There are no current improved varieties of cassava that have been found to be resistant to CBSV, and although landraces may possess useful traits for breeding, it is unclear if these materials possess resistance or tolerance traits [5]. Schemes based on distribution of clean planting materials must rely heavily on the availability of reliable diagnostics for virus detection. It is a particular challenge to detect CBSV, as the disease is not characterised by pronounced symptoms, and symptoms which may be only weakly correlated to the presence of virus. Diagnostic tools such as PCR or ELISA are therefore required for detection rather than visual inspection. The unusually low titre of the virus in some infected samples presents a scarce target for ELISA, and the sequence diversity detracts from nucleic acid approaches such as PCR. The data presented in this paper indicate that, in the development of reliable diagnostics, it will be necessary to allow for the variability observed, not just between different strains, but also between isolates from the same strain. Thus, it is likely that future diagnostics for CBSV will require highly degenerate reagents (probes, primers or antibodies) for the detection of each strain separately in order to achieve good specificity. The variability of the sequence shows that this is unlikely to be achieved using a single reagent for both strains. It is also clear that much more sequence is needed from a very broad range of isolates from different geographical locations, and ideally from different hosts, so that effective tools can be developed and validated to enable screening of clean planting material.

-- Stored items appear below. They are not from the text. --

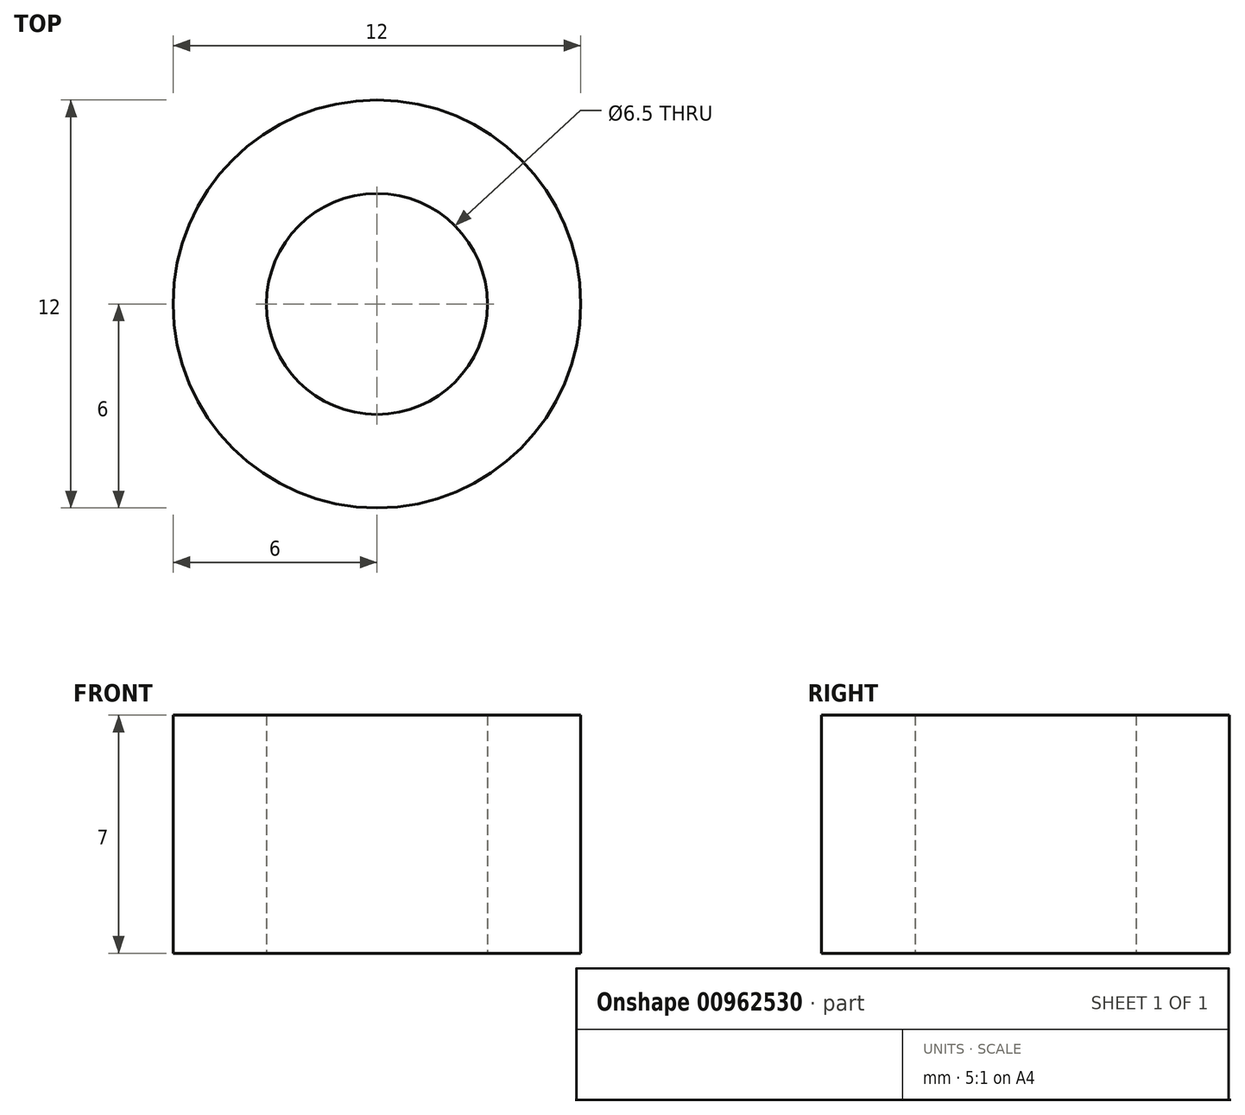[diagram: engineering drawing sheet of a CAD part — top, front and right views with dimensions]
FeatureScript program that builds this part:
annotation { "Feature Type Name" : "Feature", "Feature Type Description" : "" }
export const myFeature = defineFeature(function(context is Context, id is Id, definition is map)
    precondition{}
    {
        {
            var Q0;
            Q0=qCreatedBy(makeId("Top.planeOp"),FACE);
            var sketch = newSketch(context, id + "F0", { "sketchPlane" : qUnion([Q0])});
            skCircle(sketch, "E0", {"center": v(0, 0) * mm, "radius": 3.25 * mm});
            skCircle(sketch, "E1", {"center": v(0, 0) * mm, "radius": 6 * mm});
            skSolve(sketch);
        }
        {
            var Q0;
            Q0=makeQuery(id+"F0.imprint","IMPRINT",FACE,{"disambiguationData":[TD([[makeQuery(id+"F0.imprint","IMPRINT",EDGE,{"derivedFrom":sQuery(id+"F0.wireOp",EDGE,"E0")}),-1.0]])]});
            extrude(context, id + "F1", {"entities" : qUnion([Q0]), "depth" : 7 * mm, "offsetDistance" : 25.4 * mm});
        }
    });
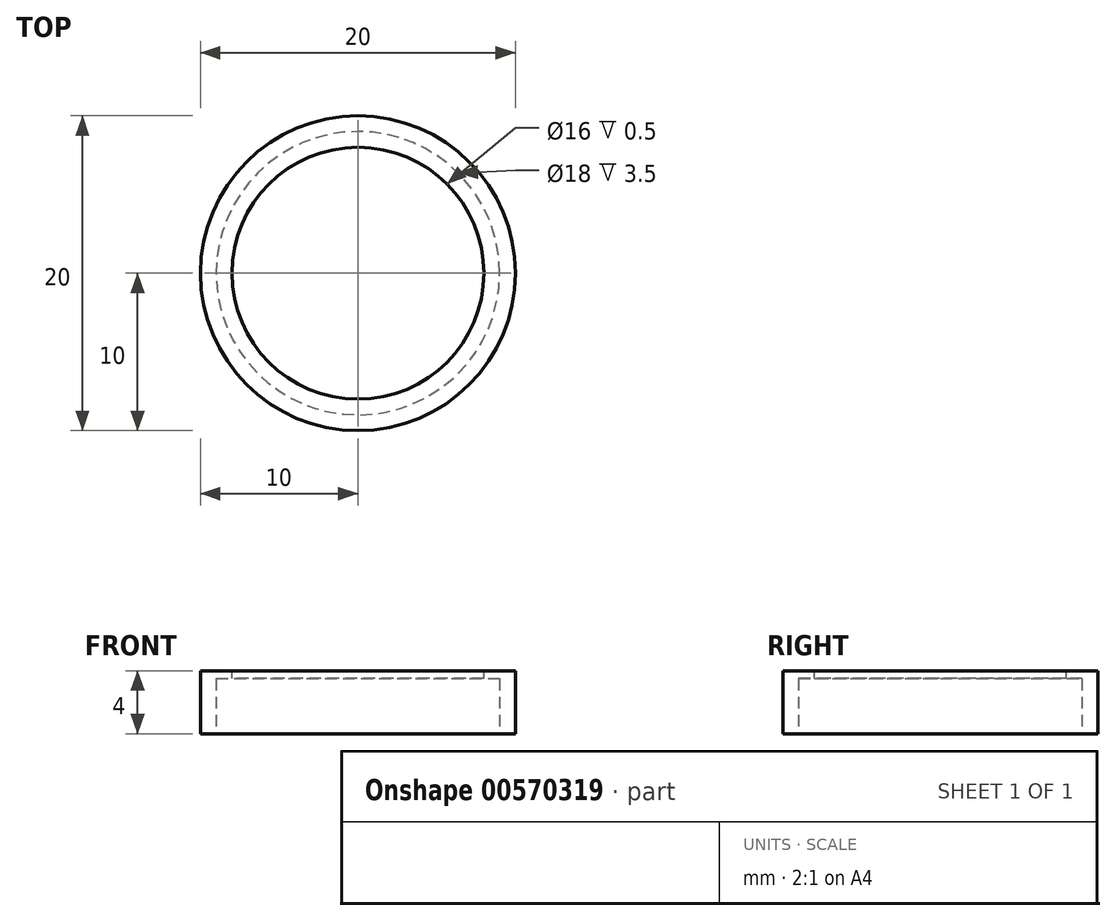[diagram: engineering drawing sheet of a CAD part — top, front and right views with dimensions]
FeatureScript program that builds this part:
annotation { "Feature Type Name" : "Feature", "Feature Type Description" : "" }
export const myFeature = defineFeature(function(context is Context, id is Id, definition is map)
    precondition{}
    {
        {
            var Q0;
            Q0=qCreatedBy(makeId("Top.planeOp"),FACE);
            var sketch = newSketch(context, id + "F0", { "sketchPlane" : qUnion([Q0])});
            skCircle(sketch, "E0", {"center": v(0, 0) * mm, "radius": 10 * mm});
            skSolve(sketch);
        }
        {
            var Q0;
            Q0 = qSketchRegion(id + "F0", true);
            var Q1;
            Q1=makeQuery(id+"F0.imprint","IMPRINT",FACE,{"disambiguationData":[TD([[makeQuery(id+"F0.imprint","IMPRINT",EDGE,{"derivedFrom":sQuery(id+"F0.wireOp",EDGE,"E0")}),1.0]])]});
            extrude(context, id + "F1", {"entities" : qUnion([Q0, Q1]), "depth" : 4 * mm, "offsetDistance" : 25 * mm});
        }
        {
            var Q0;
            Q0=makeQuery(id+"F1.opExtrude","CAP_FACE",FACE,{"disambiguationData":[OSD([sQuery(id+"F0.wireOp",EDGE,"E0")])],"isStart":false});
            var sketch = newSketch(context, id + "F2", { "sketchPlane" : qUnion([Q0])});
            skCircle(sketch, "E1", {"center": v(0, 0) * mm, "radius": 8 * mm});
            skSolve(sketch);
        }
        {
            var Q0;
            Q0 = qSketchRegion(id + "F2", true);
            extrude(context, id + "F3", {"entities" : qUnion([Q0]), "operationType" : NewBodyOperationType.REMOVE, "oppositeDirection" : true, "depth" : 25 * mm, "offsetDistance" : 25 * mm});
        }
        {
            var Q0;
            Q0=makeQuery(id+"F1.opExtrude","CAP_FACE",FACE,{"disambiguationData":[OSD([sQuery(id+"F0.wireOp",EDGE,"E0")])],"isStart":true});
            var sketch = newSketch(context, id + "F4", { "sketchPlane" : qUnion([Q0])});
            skCircle(sketch, "E2", {"center": v(0, 0) * mm, "radius": 9 * mm});
            skSolve(sketch);
        }
        {
            var Q0;
            Q0=makeQuery(id+"F4.imprint","IMPRINT",FACE,{"disambiguationData":[TD([[makeQuery(id+"F4.imprint","IMPRINT",EDGE,{"derivedFrom":sQuery(id+"F4.wireOp",EDGE,"E2")}),1.0]])]});
            extrude(context, id + "F5", {"entities" : qUnion([Q0]), "operationType" : NewBodyOperationType.REMOVE, "oppositeDirection" : true, "depth" : 3.5 * mm, "offsetDistance" : 25 * mm});
        }
    });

Cassava is a plant that originates from South America and was introduced to West Africa by the Portuguese in the late sixteenth century. Given the extensive production of cassava worldwide and the fact that this virus has only been found in Africa, it appears likely that the virus did not originate as a pathogen of cassava. It is therefore speculated that the virus is native to East Africa, where it has an as yet unknown plant host or hosts, and has jumped to cassava as a first encounter pathogen. The two strain variants of CBSV may then identify two independent jumps from a native host or an evolution of CBSV in cassava. Worryingly, this scenario does present the strong possibility that other variants of CBSV may exist in the natural host/s and could at some point in the future also be transmitted to cassava. In order to begin to evaluate this potential risk, identifying the natural host of CBSV in Africa must remain a high priority.